On 14 December 1976, Fullerton was appointed president of the bank, succeeding Russell Edward Harrison. The presidency came along with the title of chief operating officer. In August 1980, he gained the additional title of vice-chairman. In 1980, amid struggles at the bank, Fullerton attempted to a coup to seize Harrison's office. Ultimately, he failed to win the support of the board. Harrison punished Fullerton for his insubordination by stripping him of the chief operating officer role, and assigning him to work on strategic planning. However, by 1983, Harrison was enmeshed in the mess of the bank's loan to Dome Petroleum. Fullerton devised a plan to streamline the bank, which was, according to an insider, the "answer to the board's prayer."

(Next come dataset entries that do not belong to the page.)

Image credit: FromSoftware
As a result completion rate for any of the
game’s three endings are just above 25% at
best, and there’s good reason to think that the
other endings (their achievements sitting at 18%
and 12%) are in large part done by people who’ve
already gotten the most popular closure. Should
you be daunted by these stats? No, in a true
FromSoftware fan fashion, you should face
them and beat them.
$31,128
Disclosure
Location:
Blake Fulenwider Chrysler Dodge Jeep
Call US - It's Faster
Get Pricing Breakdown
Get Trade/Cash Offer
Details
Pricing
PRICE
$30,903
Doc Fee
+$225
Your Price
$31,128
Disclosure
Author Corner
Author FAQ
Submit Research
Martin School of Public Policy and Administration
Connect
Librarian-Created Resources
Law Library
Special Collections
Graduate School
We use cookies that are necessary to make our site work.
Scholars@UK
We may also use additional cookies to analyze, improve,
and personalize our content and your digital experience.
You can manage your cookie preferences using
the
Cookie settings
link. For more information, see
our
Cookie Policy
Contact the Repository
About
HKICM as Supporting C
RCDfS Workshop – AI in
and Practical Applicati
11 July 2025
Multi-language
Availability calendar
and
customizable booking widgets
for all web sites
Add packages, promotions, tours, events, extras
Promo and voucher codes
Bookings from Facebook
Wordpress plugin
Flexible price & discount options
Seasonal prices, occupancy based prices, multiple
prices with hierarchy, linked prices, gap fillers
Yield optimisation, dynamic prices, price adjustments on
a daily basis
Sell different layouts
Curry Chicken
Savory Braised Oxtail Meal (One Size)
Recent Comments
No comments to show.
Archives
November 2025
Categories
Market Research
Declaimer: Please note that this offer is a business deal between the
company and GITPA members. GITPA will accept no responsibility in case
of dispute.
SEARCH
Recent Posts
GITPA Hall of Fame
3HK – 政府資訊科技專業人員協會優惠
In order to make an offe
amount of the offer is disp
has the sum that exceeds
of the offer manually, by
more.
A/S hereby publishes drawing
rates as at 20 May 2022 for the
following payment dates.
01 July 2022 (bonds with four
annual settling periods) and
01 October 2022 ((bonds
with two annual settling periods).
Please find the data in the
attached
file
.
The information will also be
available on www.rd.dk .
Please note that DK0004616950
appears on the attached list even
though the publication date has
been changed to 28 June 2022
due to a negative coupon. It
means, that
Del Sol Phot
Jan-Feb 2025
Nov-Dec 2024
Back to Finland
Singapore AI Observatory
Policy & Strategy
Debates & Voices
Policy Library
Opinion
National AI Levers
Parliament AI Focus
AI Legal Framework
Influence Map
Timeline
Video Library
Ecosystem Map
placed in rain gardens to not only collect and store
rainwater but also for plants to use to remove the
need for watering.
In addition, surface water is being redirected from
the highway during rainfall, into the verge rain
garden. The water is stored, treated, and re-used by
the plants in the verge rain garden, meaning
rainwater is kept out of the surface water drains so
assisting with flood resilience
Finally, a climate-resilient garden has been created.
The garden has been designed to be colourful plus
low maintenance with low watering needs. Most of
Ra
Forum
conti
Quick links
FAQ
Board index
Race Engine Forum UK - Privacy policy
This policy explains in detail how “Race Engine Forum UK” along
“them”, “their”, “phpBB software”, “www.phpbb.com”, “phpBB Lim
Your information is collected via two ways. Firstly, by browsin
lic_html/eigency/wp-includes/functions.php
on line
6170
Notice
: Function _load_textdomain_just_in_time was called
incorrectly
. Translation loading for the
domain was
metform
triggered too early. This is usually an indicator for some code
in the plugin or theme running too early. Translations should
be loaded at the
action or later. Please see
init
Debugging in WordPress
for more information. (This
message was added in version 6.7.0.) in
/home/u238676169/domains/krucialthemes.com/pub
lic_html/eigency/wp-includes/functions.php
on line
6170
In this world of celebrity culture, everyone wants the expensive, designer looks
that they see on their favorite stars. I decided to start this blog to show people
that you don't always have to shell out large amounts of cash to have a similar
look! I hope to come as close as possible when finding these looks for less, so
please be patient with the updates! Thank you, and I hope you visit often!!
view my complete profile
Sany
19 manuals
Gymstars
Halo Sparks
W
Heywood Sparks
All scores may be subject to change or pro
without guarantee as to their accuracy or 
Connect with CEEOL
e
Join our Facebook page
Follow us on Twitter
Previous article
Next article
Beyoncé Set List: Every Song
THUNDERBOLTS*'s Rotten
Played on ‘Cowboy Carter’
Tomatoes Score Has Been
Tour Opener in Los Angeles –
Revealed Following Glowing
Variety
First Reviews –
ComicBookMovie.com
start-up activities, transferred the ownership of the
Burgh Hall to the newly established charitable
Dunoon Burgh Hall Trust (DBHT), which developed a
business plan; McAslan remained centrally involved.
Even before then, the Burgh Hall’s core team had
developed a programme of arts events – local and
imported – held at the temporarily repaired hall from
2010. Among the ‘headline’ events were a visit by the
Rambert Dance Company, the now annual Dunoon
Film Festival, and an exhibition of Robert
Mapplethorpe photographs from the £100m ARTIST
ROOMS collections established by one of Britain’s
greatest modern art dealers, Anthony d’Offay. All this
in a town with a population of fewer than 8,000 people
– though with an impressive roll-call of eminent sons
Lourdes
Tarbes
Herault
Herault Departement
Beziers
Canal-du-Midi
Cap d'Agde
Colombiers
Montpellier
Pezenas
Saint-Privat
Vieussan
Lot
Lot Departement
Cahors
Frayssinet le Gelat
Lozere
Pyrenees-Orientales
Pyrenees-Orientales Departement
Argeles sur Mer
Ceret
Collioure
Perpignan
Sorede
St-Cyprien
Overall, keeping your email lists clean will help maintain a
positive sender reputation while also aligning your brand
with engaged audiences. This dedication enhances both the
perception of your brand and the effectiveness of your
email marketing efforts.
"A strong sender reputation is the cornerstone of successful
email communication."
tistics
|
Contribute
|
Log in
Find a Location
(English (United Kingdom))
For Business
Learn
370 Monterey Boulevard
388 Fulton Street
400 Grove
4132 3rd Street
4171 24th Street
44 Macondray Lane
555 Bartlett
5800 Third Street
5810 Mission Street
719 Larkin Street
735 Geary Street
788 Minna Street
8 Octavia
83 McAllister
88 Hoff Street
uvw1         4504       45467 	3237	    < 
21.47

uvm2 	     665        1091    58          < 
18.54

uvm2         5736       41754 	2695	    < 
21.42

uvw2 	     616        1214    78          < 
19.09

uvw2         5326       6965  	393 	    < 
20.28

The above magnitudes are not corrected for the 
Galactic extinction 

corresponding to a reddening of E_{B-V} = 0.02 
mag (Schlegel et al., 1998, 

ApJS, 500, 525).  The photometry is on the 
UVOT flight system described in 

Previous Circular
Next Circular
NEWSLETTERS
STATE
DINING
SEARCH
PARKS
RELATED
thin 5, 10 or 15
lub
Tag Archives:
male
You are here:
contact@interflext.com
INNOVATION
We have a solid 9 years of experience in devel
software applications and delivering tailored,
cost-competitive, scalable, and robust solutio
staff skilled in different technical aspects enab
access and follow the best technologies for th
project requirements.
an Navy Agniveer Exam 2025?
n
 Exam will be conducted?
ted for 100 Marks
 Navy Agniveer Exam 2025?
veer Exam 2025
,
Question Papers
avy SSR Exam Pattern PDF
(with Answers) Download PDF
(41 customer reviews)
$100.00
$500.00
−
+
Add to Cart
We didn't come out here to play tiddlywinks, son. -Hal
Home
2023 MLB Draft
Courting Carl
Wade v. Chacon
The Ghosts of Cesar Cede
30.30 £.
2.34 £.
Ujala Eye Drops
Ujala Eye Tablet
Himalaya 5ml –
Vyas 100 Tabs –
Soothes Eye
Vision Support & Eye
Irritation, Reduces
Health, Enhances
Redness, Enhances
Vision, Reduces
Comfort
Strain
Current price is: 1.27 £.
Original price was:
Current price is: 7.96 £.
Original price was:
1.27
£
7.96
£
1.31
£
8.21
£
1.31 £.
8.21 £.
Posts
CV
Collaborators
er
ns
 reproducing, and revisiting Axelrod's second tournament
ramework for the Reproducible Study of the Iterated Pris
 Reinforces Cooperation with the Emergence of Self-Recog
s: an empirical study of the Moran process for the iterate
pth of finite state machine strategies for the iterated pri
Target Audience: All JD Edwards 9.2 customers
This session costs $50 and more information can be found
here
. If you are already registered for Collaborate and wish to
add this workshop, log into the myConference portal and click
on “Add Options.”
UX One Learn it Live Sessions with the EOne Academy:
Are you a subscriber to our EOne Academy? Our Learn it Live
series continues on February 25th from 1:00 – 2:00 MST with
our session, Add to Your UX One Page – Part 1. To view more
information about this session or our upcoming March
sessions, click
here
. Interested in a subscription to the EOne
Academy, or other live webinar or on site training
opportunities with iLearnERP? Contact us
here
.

In May 1984, Fullerton succeeded Harrison as chief executive officer, while Harrison remained chairman. On 17 January 1985, Harrison announced his retirement as chairman, and Fullerton was elected as his replacement. At this time, Harrison was in the rare position of being the bank's president, chairman, and chief executive. In April 1986, Fullerton reorganised the bank into three business units, each of which would have its own president. The personal banking division was headed by Warren Moysey, the corporate banking unit by Alvin Flood, and the investment banking unit by Paul Cantor. Fullerton retired as chairman and chief executive on 7 June 1992, and was succeeded in both roles by Alvin Flood.

== Board memberships ==
Fullerton was a member of the York Club, Toronto Club, Rosedale Golf Club, Granite Club, Caledon Ski Club, Queen's Club, Mount Royal Club, and Metropolitan Club. He served as a director of IBM Canada, Amoco Canada, North American Life, Husky Oil, Westcoast Transmission Company, Honeywell, George Weston, Alcan, Coca-Cola, Ontario Hydro, Wellesley Hospital, Canadian Eastern Finance, and Massey Ferguson. He was a governor of Crescent School and Bishop Strachan School, and was the honorary treasurer of the Royal Ontario Museum. Fullerton was a member of the United Church of Canada.

== Personal life ==
On 10 April 1954 at Rosedale Presbyterian Church, Fullerton married Charlotte Knowlton Lyle (1930–1974). They had four children: Robert, Geoffrey, Stephen, and Bruce. After Charlotte's death in 1974, he remarried on 16 October 1975 to Judith Ann (née Stewart) Frankel, the widow of Alan Hartman Frankel (1929–1974). Fullerton died on Sunday, 29 May 2011 at St. Michael's Hospital in Toronto, a week short of turning 80. A funeral was held on 1 June at Grace Church on-the-Hill. He was interred with his late wife at Mount Pleasant Cemetery.